In the effort to minimize harm and maximize gains, Menon says, "whether you succeed or not is never apparent at the moment, nor is necessarily clear subsequently. Politics is a process, without clear mathematical solutions or distinctions between right and wrong, true or false, black or white." For some, this might be too cynical, for others, too detached; but that is the nature of decision-making in the fog of political uncertainty, insufficient information and the rush of events.
Menon caps the book with a valuable reflection on India's international destiny, its strategic culture and the kind of great power it might become. He also offers insights into the emerging constraints on statecraft in the modern era. Deeply rewarding as Menon's account is, it is not easy to be persuaded by his central thesis about India's foreign policy: that Delhi has been "strategically bold and tactically cautious".
It is possible to argue that Delhi has tended to change too slowly over the decades. And that it has not been able to seize the opportunities that came its way, especially in the last decade. Menon does hint at the "roads not taken" in India-Pakistan relations. He points to India's "didactic" and "persnickety" negotiating style that nearly derailed the historic civil nuclear initiative with the United States.
Menon points to systemic factors like weak institutionalisation that make it hard to implement bold policy initiatives. But he holds back from a discussion of the strategic ambivalence of the Indian political class, on both the left and the right, that has often prevented Delhi from actively embracing change.

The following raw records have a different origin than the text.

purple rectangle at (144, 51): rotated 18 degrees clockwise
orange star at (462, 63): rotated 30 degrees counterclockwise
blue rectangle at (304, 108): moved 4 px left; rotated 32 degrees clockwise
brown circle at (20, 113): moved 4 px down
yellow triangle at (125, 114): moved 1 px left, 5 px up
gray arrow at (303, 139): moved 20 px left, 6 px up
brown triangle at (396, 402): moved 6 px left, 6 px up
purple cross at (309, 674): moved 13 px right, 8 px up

As a result, pragmatists like Menon had to deploy their skills at ensuring minimal progress amidst internal constraints rather than widening the arc of India's external possibilities over the last quarter of a century.

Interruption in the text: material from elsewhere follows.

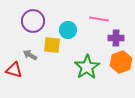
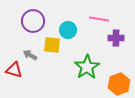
orange hexagon: moved 2 px left, 22 px down
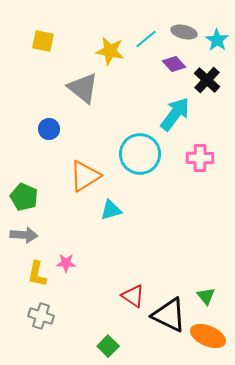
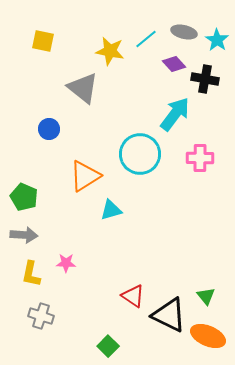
black cross: moved 2 px left, 1 px up; rotated 32 degrees counterclockwise
yellow L-shape: moved 6 px left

That experience, it would seem, makes strategic caution quite central to Menon's own worldview. Menon warns Delhi against embracing ambitions of becoming a traditional great power and forgetting the priority of domestic transformation. He would like to see Delhi stick to the realpolitik of George Washington, Bismarck and Deng Xiaoping, rather than prematurely assert its power and come to grief like Germany and Japan in the first half of the 20th century.

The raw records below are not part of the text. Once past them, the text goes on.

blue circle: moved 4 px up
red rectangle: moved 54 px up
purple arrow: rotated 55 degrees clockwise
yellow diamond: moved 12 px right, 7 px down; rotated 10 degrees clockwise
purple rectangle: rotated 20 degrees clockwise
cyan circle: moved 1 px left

But as India's generational transition unfolds, its new leadership might not be tied down by the hesitations of history that made Delhi very risk averse in the past. It may not want to buy the proposition that internal priorities must always precede the external. It might believe bolder foreign policy choices are critical for accelerating India's internal transformation. It might also want Menon's successors in the South Block to seek a different balance between strategic risk and political reward.
Menon's cohort helped Delhi overcome the widespread self-doubt on India's external prospects at the turn of the 1990s and elevated India's international standing. Menon's successors, one hopes, are as smart and raise Delhi's game amidst the new external possibilities that beckon it and persistent internal vacillations that hold it back.